TEXT PASSAGE:
****

Getting Started
Tigris makes it easy to build AI applications with vector embeddings. It is a fully managed cloud-native database that allows you store and index documents and vector embeddings for fast and scalable vector search.
1. Install the client
Ensure that you are on Python version 3.8 or above.
pip install tigrisdb
Alternatively, you can install Tigris python client in a Jupyter notebook:
!pip3 install tigrisdb
2. Fetch Tigris API credentials
You can sign up for a free Tigris account.
Once you have signed up for the Tigris account, create a new project called
vectordemo
. Next, make a note of the Uri for the region you've created your
project in, the clientId
and clientSecret
. You can get all this information
from the Application Keys section of the project.
3. Create the Vector Database client
We will use the project name, URI, clientId and clientSecret from the previous step to create the vector database client.

****

SOURCE MATERIAL:
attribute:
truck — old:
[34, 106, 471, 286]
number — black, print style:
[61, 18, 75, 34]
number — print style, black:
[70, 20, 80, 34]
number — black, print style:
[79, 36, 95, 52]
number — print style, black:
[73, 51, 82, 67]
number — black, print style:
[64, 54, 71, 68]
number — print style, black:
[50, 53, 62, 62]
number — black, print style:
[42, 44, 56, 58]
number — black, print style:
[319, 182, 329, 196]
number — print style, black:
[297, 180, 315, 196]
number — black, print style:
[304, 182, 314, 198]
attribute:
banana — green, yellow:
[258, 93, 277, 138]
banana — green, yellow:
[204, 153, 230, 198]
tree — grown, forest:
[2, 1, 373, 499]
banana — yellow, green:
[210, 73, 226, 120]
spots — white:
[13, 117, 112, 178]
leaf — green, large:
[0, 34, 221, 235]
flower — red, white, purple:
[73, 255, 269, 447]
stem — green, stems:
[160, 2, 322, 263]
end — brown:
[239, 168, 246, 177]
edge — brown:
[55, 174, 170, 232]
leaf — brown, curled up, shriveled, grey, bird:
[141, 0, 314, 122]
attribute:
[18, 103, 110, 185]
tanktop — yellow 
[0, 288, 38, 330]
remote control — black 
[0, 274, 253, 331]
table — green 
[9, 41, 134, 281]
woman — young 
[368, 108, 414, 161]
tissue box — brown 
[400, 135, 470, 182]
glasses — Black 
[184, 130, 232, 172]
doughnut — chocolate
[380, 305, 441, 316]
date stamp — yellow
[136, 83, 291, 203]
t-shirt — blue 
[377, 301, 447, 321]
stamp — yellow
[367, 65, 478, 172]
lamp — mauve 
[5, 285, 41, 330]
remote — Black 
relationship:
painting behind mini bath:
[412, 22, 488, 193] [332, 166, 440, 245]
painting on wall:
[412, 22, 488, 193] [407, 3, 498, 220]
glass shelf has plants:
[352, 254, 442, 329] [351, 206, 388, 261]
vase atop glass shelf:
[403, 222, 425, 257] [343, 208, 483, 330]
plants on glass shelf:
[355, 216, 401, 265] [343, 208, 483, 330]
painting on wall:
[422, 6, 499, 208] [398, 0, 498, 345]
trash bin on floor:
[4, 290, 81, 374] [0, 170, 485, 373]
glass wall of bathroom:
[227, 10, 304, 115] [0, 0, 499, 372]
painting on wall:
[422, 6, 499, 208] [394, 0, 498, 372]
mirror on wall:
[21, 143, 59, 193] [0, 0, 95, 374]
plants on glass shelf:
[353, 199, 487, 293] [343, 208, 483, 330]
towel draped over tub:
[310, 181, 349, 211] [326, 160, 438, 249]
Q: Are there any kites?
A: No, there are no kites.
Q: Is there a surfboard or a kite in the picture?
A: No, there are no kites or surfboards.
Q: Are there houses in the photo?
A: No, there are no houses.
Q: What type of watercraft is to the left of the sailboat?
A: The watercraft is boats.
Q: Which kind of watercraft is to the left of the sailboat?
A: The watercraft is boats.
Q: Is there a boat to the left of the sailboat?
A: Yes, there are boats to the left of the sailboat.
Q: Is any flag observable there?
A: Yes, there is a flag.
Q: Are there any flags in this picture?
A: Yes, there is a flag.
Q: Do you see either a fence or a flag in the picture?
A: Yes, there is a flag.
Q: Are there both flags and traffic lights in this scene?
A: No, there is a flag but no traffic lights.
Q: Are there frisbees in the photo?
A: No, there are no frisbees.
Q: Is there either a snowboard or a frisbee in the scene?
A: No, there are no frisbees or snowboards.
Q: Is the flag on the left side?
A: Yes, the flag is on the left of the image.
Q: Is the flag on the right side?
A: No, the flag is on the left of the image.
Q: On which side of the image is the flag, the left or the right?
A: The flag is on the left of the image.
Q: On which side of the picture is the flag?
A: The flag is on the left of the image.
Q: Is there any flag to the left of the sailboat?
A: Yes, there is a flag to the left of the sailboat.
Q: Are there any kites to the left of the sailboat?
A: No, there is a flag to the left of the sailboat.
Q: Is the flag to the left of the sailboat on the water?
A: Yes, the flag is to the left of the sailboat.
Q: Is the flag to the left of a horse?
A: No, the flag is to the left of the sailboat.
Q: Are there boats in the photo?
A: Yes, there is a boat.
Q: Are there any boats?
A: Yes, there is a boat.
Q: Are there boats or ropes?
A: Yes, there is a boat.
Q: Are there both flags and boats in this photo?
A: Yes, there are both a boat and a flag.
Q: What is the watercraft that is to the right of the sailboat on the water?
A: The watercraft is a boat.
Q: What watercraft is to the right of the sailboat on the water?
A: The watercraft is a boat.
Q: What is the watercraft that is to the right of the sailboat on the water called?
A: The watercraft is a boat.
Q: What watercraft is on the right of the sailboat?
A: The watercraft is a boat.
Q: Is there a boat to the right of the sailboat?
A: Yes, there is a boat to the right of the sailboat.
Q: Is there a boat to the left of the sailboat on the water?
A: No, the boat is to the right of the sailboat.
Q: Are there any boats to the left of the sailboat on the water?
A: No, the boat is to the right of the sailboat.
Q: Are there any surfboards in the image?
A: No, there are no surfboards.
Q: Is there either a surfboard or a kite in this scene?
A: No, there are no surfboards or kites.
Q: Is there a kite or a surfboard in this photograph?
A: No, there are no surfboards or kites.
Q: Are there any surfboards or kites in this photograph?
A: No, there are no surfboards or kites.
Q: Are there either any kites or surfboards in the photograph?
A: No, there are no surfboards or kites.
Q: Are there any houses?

****

WHAT YOU NEED TO DO:
(1) What are the titles of all the numbered steps in the Tigris getting-started guide?
(2) Write the next part of the Tigris getting-started guide, starting after its final sentence.

YOUR RESPONSES:
(1)
1. Install the client
2. Fetch Tigris API credentials
3. Create the Vector Database client

(2)
from tigrisdb.client import TigrisClient
from tigrisdb.types import ClientConfig
client = TigrisClient(
config=ClientConfig(
server_url=<region uri here>,
project_name="vectordemo",
client_id=<client id here>,
client_secret=<client secret here>
)).get_search()
In this step, we have created a TigrisClient
instance that connects to the Vector Database using
credentials obtained in the previous step.
4. Create Index to store vectors and embeddings
vector_schema = {
"title": "my_embeddings",
"additionalProperties": False,
"type": "object",
"properties": {
"id": {"type": "string"},
"document": {"type": "string"},
"metadata": {"type": "object"},
"embeddings": {
"type": "array",
"format": "vector",
"dimensions": 3
}
}
}
vector_store = client.create_or_update_index("my_embeddings", schema=vector_schema)
Here, we have created a new vector store named my_embeddings with following fields:
id
- Unique identifier for your documentsdocument
- Actual document you want to storemetadata
- Any additional metadata associated with the documentembeddings
- Vector embeddings for the document. Thedimensions
property specifies the vector dimension to be inserted in index.
Feel free to customize the index name and vector dimensions to your use case.
5. Add documents to the Index
index.create_many([
{
"id": "id_1",
"document": "First document",
"metadata": {
"category": "shoes"
},
"embeddings": [ 1.2, 2.3, 4.5 ]
},
{
"id": "id_2",
"document": "Another document",
"metadata": {
"category": "clothing"
},
"embeddings": [ 6.7, 8.2, 9.2 ]
}
])
We just added two documents with their embeddings to the index. The metadata
is any additional
context you want to store for the document.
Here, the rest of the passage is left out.